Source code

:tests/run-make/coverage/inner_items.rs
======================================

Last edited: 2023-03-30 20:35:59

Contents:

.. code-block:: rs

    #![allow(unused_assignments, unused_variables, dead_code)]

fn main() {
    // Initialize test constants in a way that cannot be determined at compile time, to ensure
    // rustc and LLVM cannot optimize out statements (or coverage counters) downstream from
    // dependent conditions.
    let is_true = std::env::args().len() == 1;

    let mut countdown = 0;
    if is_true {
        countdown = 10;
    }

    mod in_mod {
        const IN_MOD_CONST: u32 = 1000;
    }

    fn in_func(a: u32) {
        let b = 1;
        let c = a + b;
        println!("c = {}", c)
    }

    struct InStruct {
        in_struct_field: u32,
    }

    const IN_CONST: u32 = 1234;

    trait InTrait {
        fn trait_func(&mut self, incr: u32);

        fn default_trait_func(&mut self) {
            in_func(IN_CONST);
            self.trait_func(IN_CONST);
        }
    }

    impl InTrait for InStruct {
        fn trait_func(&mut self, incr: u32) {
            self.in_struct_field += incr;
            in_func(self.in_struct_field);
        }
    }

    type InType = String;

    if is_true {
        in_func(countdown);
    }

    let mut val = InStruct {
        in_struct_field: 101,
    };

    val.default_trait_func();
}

= = = = = = =

Task item:
Your reply should be every line of the material, transcribed exactly.

Solution to this task:
Source code

:tests/run-make/coverage/inner_items.rs
======================================

Last edited: 2023-03-30 20:35:59

Contents:

.. code-block:: rs

    #![allow(unused_assignments, unused_variables, dead_code)]

fn main() {
    // Initialize test constants in a way that cannot be determined at compile time, to ensure
    // rustc and LLVM cannot optimize out statements (or coverage counters) downstream from
    // dependent conditions.
    let is_true = std::env::args().len() == 1;

    let mut countdown = 0;
    if is_true {
        countdown = 10;
    }

    mod in_mod {
        const IN_MOD_CONST: u32 = 1000;
    }

    fn in_func(a: u32) {
        let b = 1;
        let c = a + b;
        println!("c = {}", c)
    }

    struct InStruct {
        in_struct_field: u32,
    }

    const IN_CONST: u32 = 1234;

    trait InTrait {
        fn trait_func(&mut self, incr: u32);

        fn default_trait_func(&mut self) {
            in_func(IN_CONST);
            self.trait_func(IN_CONST);
        }
    }

    impl InTrait for InStruct {
        fn trait_func(&mut self, incr: u32) {
            self.in_struct_field += incr;
            in_func(self.in_struct_field);
        }
    }

    type InType = String;

    if is_true {
        in_func(countdown);
    }

    let mut val = InStruct {
        in_struct_field: 101,
    };

    val.default_trait_func();
}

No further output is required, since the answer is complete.